Wir Grünen setzen uns dafür ein, dass...

  • Tourismus nachhaltig gestaltet wird. Wohin bedingungsloses Wachstum führt kann man weltweit sehen, aber auch bei uns am Strand (Müll, Plastik, Warnungen an den Stränden vor PFAS, etc.).
  • die wirtschaftlichen und umweltbedingten Erfordernisse für den Tourismus der Zukunft in Einklang gebracht werden.
  • Anreisen mit öffentlichen Verkehrsmitteln gefördert werden.
  • die Lücken im Schienenverkehr zwischen Emden und Wilhelmshaven geschlossen werden.
  • Steuern auf Einkünfte aus Vermietung von Ferienwohnung am Ort der Ferienwohnungen erhoben werden, da hier auch die Infrastrukturkosten anfallen. Da Steuergesetzgebung ein Bundesthema ist, werden wir dies bei unseren Bundestags- und Landtagsabgeordneten einfordern.
  • Nachhaltigkeit nicht auf Kosten der Umwelt in anderen Regionen der Welt stattfindet. Nachhaltigkeit ist unabdingbar im Kampf gegen die globale Klimakatastrophe.
  • Nachhaltigkeit bei allen kommunalen Entscheidungen eine herausragende Stellung einnimmt.

Küstenschutz

Der Schutz unserer Küste ist essentiell für das Leben und Arbeiten der Menschen in Ostfriesland und im Landkreis Wittmund. Das gilt für die Inseln, unseren Nationalpark Wattenmeer und das Festland. Eine seit langer Zeit etablierte, wenngleich nicht immer naturschützende Maßnahme ist der Schutz durch die Deiche. Die Deichsicherheit wird durch den Klimawandel noch aufwändiger.
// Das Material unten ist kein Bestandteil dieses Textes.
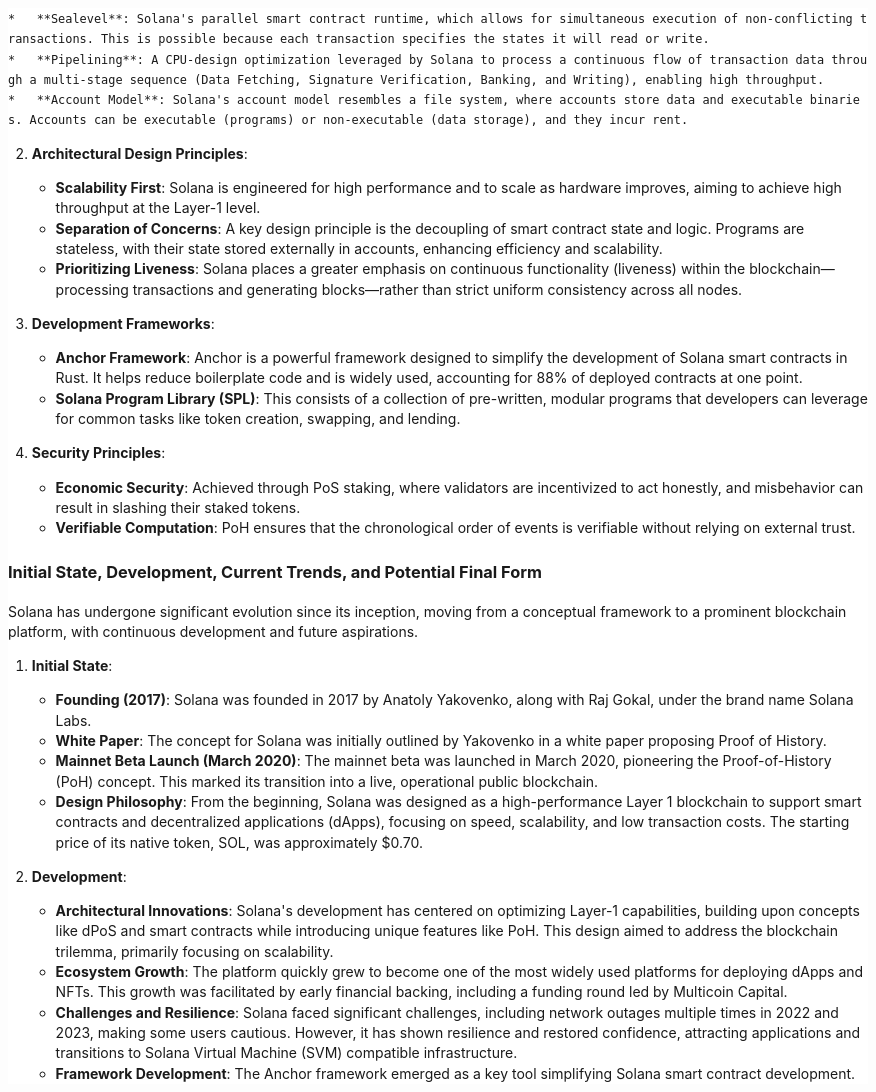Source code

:     *   **Sealevel**: Solana's parallel smart contract runtime, which allows for simultaneous execution of non-conflicting transactions. This is possible because each transaction specifies the states it will read or write.
    *   **Pipelining**: A CPU-design optimization leveraged by Solana to process a continuous flow of transaction data through a multi-stage sequence (Data Fetching, Signature Verification, Banking, and Writing), enabling high throughput.
    *   **Account Model**: Solana's account model resembles a file system, where accounts store data and executable binaries. Accounts can be executable (programs) or non-executable (data storage), and they incur rent.

2.  **Architectural Design Principles**:
    *   **Scalability First**: Solana is engineered for high performance and to scale as hardware improves, aiming to achieve high throughput at the Layer-1 level.
    *   **Separation of Concerns**: A key design principle is the decoupling of smart contract state and logic. Programs are stateless, with their state stored externally in accounts, enhancing efficiency and scalability.
    *   **Prioritizing Liveness**: Solana places a greater emphasis on continuous functionality (liveness) within the blockchain—processing transactions and generating blocks—rather than strict uniform consistency across all nodes.

3.  **Development Frameworks**:
    *   **Anchor Framework**: Anchor is a powerful framework designed to simplify the development of Solana smart contracts in Rust. It helps reduce boilerplate code and is widely used, accounting for 88% of deployed contracts at one point.
    *   **Solana Program Library (SPL)**: This consists of a collection of pre-written, modular programs that developers can leverage for common tasks like token creation, swapping, and lending.

4.  **Security Principles**:
    *   **Economic Security**: Achieved through PoS staking, where validators are incentivized to act honestly, and misbehavior can result in slashing their staked tokens.
    *   **Verifiable Computation**: PoH ensures that the chronological order of events is verifiable without relying on external trust.

### Initial State, Development, Current Trends, and Potential Final Form

Solana has undergone significant evolution since its inception, moving from a conceptual framework to a prominent blockchain platform, with continuous development and future aspirations.

1.  **Initial State**:
    *   **Founding (2017)**: Solana was founded in 2017 by Anatoly Yakovenko, along with Raj Gokal, under the brand name Solana Labs.
    *   **White Paper**: The concept for Solana was initially outlined by Yakovenko in a white paper proposing Proof of History.
    *   **Mainnet Beta Launch (March 2020)**: The mainnet beta was launched in March 2020, pioneering the Proof-of-History (PoH) concept. This marked its transition into a live, operational public blockchain.
    *   **Design Philosophy**: From the beginning, Solana was designed as a high-performance Layer 1 blockchain to support smart contracts and decentralized applications (dApps), focusing on speed, scalability, and low transaction costs. The starting price of its native token, SOL, was approximately $0.70.

2.  **Development**:
    *   **Architectural Innovations**: Solana's development has centered on optimizing Layer-1 capabilities, building upon concepts like dPoS and smart contracts while introducing unique features like PoH. This design aimed to address the blockchain trilemma, primarily focusing on scalability.
    *   **Ecosystem Growth**: The platform quickly grew to become one of the most widely used platforms for deploying dApps and NFTs. This growth was facilitated by early financial backing, including a funding round led by Multicoin Capital.
    *   **Challenges and Resilience**: Solana faced significant challenges, including network outages multiple times in 2022 and 2023, making some users cautious. However, it has shown resilience and restored confidence, attracting applications and transitions to Solana Virtual Machine (SVM) compatible infrastructure.
    *   **Framework Development**: The Anchor framework emerged as a key tool simplifying Solana smart contract development.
Wir Grünen setzen uns dafür ein, dass...

  • die finanziellen Mittel für die Deichsicherheit erheblich erhöht werden.
  • ein Sonderrahmenplan Küstenschutz erstellt und das integrierte Küstenschutz-Management überarbeitet wird.
  • mehr Augenmerk auf den Schutz unserer Inseln, die Sicherung der Dünen und vor allem den Schutz der dahinterliegenden lebenswichtigen Süßwasserlinsen gerichtet wird, insbesondere angesichts der massiven Belastungen durch die Offshore-Stromtrassen.